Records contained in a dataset
= Beginning of Section =

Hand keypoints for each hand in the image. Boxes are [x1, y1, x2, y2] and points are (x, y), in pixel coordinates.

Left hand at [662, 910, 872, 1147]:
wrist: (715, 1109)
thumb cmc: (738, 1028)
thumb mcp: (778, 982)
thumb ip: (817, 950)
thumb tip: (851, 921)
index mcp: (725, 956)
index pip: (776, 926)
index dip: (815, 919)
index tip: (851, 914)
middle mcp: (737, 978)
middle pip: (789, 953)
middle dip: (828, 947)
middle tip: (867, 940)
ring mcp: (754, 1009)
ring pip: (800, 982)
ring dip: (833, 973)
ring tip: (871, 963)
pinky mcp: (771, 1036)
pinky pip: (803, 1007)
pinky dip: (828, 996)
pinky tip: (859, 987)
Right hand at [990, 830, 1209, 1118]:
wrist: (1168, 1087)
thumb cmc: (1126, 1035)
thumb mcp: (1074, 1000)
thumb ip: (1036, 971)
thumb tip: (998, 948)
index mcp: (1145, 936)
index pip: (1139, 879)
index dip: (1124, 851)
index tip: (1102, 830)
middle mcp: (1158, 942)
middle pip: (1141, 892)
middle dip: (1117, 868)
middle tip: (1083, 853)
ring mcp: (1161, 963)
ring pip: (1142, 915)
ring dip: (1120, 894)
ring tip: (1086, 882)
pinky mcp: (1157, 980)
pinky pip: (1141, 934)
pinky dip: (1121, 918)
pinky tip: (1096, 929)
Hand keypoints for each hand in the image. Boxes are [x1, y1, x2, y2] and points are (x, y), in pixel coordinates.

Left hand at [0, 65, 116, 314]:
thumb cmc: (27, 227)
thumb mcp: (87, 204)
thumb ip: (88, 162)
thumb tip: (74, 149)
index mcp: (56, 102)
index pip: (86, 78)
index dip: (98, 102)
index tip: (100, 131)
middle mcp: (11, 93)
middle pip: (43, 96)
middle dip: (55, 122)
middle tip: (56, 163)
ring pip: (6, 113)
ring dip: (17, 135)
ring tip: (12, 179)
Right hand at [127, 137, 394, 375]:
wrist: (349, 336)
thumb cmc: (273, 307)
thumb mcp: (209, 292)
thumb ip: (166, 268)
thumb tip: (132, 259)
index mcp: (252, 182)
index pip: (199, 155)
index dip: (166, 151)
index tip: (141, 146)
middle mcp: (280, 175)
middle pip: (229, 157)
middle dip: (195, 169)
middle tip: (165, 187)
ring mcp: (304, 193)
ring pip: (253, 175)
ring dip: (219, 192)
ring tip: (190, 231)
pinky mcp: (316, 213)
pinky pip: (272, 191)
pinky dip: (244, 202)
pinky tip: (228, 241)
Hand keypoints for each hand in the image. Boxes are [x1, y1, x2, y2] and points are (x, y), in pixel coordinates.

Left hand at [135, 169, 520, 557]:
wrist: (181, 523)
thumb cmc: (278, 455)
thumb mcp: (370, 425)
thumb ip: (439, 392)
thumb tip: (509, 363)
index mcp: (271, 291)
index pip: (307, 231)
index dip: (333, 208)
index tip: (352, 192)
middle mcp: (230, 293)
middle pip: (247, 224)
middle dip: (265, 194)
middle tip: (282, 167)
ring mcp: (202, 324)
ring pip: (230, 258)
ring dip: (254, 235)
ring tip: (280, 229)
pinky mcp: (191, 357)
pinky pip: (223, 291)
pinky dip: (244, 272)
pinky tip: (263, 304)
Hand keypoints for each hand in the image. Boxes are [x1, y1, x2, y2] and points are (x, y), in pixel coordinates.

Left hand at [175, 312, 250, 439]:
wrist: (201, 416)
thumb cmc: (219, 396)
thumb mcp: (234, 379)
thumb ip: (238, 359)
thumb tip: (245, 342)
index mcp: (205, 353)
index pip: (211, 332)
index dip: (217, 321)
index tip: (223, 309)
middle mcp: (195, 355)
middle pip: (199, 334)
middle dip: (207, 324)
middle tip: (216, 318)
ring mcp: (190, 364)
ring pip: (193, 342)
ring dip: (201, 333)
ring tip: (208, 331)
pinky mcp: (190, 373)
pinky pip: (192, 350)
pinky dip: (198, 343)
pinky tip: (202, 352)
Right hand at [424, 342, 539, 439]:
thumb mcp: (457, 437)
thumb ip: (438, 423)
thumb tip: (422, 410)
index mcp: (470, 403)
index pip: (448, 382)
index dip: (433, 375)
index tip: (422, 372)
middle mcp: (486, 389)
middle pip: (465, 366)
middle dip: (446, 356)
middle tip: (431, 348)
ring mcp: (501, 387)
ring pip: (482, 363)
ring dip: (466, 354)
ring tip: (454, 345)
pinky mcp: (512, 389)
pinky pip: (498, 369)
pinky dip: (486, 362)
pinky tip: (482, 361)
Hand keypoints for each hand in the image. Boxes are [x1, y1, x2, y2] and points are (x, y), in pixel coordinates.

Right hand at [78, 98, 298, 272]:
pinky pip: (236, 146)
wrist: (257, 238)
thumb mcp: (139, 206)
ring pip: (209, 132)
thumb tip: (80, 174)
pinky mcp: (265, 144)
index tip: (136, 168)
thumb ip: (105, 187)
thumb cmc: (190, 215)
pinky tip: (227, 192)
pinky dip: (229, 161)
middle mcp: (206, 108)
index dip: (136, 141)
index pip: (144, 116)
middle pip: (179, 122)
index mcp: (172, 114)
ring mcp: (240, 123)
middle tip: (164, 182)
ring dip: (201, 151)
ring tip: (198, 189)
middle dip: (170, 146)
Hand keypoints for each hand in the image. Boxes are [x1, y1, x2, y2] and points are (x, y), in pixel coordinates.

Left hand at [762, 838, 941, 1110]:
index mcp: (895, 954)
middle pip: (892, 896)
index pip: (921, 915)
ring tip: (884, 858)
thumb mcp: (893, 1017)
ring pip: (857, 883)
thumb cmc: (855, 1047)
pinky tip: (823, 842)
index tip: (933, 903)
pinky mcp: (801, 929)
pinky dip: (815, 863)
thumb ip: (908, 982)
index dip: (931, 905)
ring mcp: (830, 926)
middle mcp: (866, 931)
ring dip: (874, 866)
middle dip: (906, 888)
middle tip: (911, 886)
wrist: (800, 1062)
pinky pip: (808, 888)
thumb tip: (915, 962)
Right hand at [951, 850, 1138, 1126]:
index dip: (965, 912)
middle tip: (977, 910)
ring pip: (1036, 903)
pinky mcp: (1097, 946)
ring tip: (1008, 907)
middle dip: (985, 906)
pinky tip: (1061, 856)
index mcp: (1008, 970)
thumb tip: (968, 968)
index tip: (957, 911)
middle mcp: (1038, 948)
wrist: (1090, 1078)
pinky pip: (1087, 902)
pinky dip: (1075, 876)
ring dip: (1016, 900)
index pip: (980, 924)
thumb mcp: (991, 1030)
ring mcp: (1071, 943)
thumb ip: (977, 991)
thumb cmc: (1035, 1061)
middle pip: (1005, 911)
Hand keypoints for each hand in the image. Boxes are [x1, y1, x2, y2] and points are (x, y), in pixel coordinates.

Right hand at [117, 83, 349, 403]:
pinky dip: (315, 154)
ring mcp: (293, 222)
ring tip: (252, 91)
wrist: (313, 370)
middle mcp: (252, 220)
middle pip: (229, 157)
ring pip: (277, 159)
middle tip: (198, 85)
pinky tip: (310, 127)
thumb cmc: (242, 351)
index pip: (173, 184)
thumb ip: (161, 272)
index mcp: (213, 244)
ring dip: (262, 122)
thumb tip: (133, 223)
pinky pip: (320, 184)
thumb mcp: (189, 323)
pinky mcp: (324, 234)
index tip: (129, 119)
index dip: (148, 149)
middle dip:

= End of Section =

_INSTRUCTIONS TO FOLLOW_
Transcribe the entries above, every line exactly as it reads.

_ANSWER AREA_
Hand keypoints for each hand in the image. Boxes are [x1, y1, x2, y2] and points are (x, y), in pixel coordinates.

Left hand at [662, 910, 872, 1147]:
wrist: (715, 1109)
thumb cmc: (738, 1028)
thumb mcp: (778, 982)
thumb ip: (817, 950)
thumb tip: (851, 921)
index mcp: (725, 956)
index pip: (776, 926)
index dip: (815, 919)
index tip: (851, 914)
middle mcp: (737, 978)
middle pip: (789, 953)
middle dip: (828, 947)
middle tip: (867, 940)
ring mcp: (754, 1009)
ring pip: (800, 982)
ring dip: (833, 973)
ring tip: (871, 963)
pinky mcp: (771, 1036)
pinky pip: (803, 1007)
pinky dip: (828, 996)
pinky tip: (859, 987)
Right hand at [990, 830, 1209, 1118]:
wrist: (1168, 1087)
thumb cmc: (1126, 1035)
thumb mcp: (1074, 1000)
thumb ip: (1036, 971)
thumb tip: (998, 948)
index mcp: (1145, 936)
index pip: (1139, 879)
index dip: (1124, 851)
index tip: (1102, 830)
middle mcp: (1158, 942)
middle pip: (1141, 892)
middle dip: (1117, 868)
middle tip: (1083, 853)
ring mcp: (1161, 963)
ring pip: (1142, 915)
ring dip: (1120, 894)
ring tip: (1086, 882)
pinky mcp: (1157, 980)
pinky pip: (1141, 934)
pinky dip: (1121, 918)
pinky tip: (1096, 929)
Hand keypoints for each hand in the image. Boxes are [x1, y1, x2, y2] and points are (x, y), in pixel coordinates.

Left hand at [0, 65, 116, 314]:
thumb cmc: (27, 227)
thumb mcp: (87, 204)
thumb ip: (88, 162)
thumb tip: (74, 149)
index mcp: (56, 102)
index pip: (86, 78)
index dip: (98, 102)
index tip: (100, 131)
middle mcp: (11, 93)
middle pip: (43, 96)
middle dip: (55, 122)
middle tip: (56, 163)
ring pip: (6, 113)
ring dip: (17, 135)
ring tip: (12, 179)
Right hand at [127, 137, 394, 375]:
wrist: (349, 336)
thumb cmc: (273, 307)
thumb mcp: (209, 292)
thumb ip: (166, 268)
thumb tip: (132, 259)
index mcp: (252, 182)
index pip: (199, 155)
index dip: (166, 151)
index tip: (141, 146)
middle mcp: (280, 175)
middle pip: (229, 157)
middle dip: (195, 169)
middle tip: (165, 187)
ring mcp: (304, 193)
ring pip: (253, 175)
ring dip: (219, 192)
ring tip: (190, 231)
pinky mcp: (316, 213)
pinky pip: (272, 191)
pinky dip: (244, 202)
pinky tip: (228, 241)
Hand keypoints for each hand in the image. Boxes are [x1, y1, x2, y2] and points are (x, y), in pixel coordinates.

Left hand at [135, 169, 520, 557]:
wrist: (181, 523)
thumb cmc: (278, 455)
thumb mcp: (370, 425)
thumb ip: (439, 392)
thumb tip: (509, 363)
index mcp: (271, 291)
index pip: (307, 231)
index dip: (333, 208)
index tip: (352, 192)
middle mcp: (230, 293)
middle pip: (247, 224)
middle dip: (265, 194)
middle tip: (282, 167)
ring mcp: (202, 324)
ring pip: (230, 258)
ring dip: (254, 235)
ring tip: (280, 229)
pinky mcp: (191, 357)
pinky pip: (223, 291)
pinky dip: (244, 272)
pinky tip: (263, 304)
Hand keypoints for each hand in the image. Boxes are [x1, y1, x2, y2] and points are (x, y), in pixel coordinates.

Left hand at [175, 312, 250, 439]:
wrist: (201, 416)
thumb cmc: (219, 396)
thumb mcp: (234, 379)
thumb ip: (238, 359)
thumb tip: (245, 342)
index mcp: (205, 353)
index pip: (211, 332)
index dip: (217, 321)
index tip: (223, 309)
middle mcp: (195, 355)
middle pip: (199, 334)
middle dip: (207, 324)
middle tip: (216, 318)
ring mcp: (190, 364)
ring pip: (193, 342)
ring dip: (201, 333)
ring tip: (208, 331)
pinky mcp: (190, 373)
pinky pip: (192, 350)
pinky dip: (198, 343)
pinky tip: (202, 352)
Right hand at [424, 342, 539, 439]:
thumb mcp: (457, 437)
thumb ip: (438, 423)
thumb tip: (422, 410)
index mcp: (470, 403)
index pip: (448, 382)
index dip: (433, 375)
index tip: (422, 372)
middle mcp: (486, 389)
middle pip: (465, 366)
middle dip: (446, 356)
middle tip: (431, 348)
ring mcp: (501, 387)
ring pip: (482, 363)
ring dip: (466, 354)
ring tip: (454, 345)
pinky mcp: (512, 389)
pinky pip: (498, 369)
pinky dip: (486, 362)
pinky tip: (482, 361)
Hand keypoints for each hand in the image. Boxes are [x1, y1, x2, y2] and points are (x, y), in pixel coordinates.

Right hand at [78, 98, 298, 272]:
pinky pip: (236, 146)
wrist: (257, 238)
thumb mcp: (139, 206)
ring pip: (209, 132)
thumb tip: (80, 174)
pinky mcp: (265, 144)
index tip: (136, 168)
thumb ip: (105, 187)
thumb cmc: (190, 215)
pinky tip: (227, 192)
pinky dip: (229, 161)
middle mcp: (206, 108)
index dip: (136, 141)
index pip: (144, 116)
middle pip: (179, 122)
index mcp: (172, 114)
ring mcp: (240, 123)
middle tip: (164, 182)
ring dip: (201, 151)
ring tip: (198, 189)
middle dip: (170, 146)
Hand keypoints for each hand in the image. Boxes are [x1, y1, x2, y2] and points are (x, y), in pixel coordinates.

Left hand at [762, 838, 941, 1110]:
index mcp: (895, 954)
middle pip: (892, 896)
index pip: (921, 915)
ring tip: (884, 858)
thumb mcp: (893, 1017)
ring pip: (857, 883)
thumb cmc: (855, 1047)
pinky tip: (823, 842)
index tip: (933, 903)
pinky mcp: (801, 929)
pinky dip: (815, 863)
thumb ip: (908, 982)
index dip: (931, 905)
ring mcp: (830, 926)
middle mcp: (866, 931)
ring dip: (874, 866)
middle dip: (906, 888)
middle tip: (911, 886)
wrist: (800, 1062)
pinky pip: (808, 888)
thumb tip: (915, 962)
Right hand at [951, 850, 1138, 1126]:
index dip: (965, 912)
middle tip: (977, 910)
ring pip: (1036, 903)
pinky mcp: (1097, 946)
ring tip: (1008, 907)
middle dip: (985, 906)
pinky tip: (1061, 856)
index mcp: (1008, 970)
thumb tip: (968, 968)
index tip: (957, 911)
middle mcp: (1038, 948)
wrist: (1090, 1078)
pinky pip: (1087, 902)
pinky dip: (1075, 876)
ring dip: (1016, 900)
index pip: (980, 924)
thumb mcp: (991, 1030)
ring mcp: (1071, 943)
thumb ip: (977, 991)
thumb cmc: (1035, 1061)
middle pip: (1005, 911)
Hand keypoints for each hand in the image. Boxes are [x1, y1, x2, y2] and points are (x, y), in pixel coordinates.

Right hand at [117, 83, 349, 403]:
pinky dip: (315, 154)
ring mcp: (293, 222)
ring tip: (252, 91)
wrist: (313, 370)
middle mcp: (252, 220)
middle pip: (229, 157)
ring pip: (277, 159)
middle tip: (198, 85)
pinky tip: (310, 127)
thumb cmc: (242, 351)
index pip: (173, 184)
thumb ip: (161, 272)
index mcp: (213, 244)
ring dip: (262, 122)
thumb tip: (133, 223)
pinky pip: (320, 184)
thumb mcp: (189, 323)
pinky mcp: (324, 234)
index tip: (129, 119)
index dip: (148, 149)
middle dip:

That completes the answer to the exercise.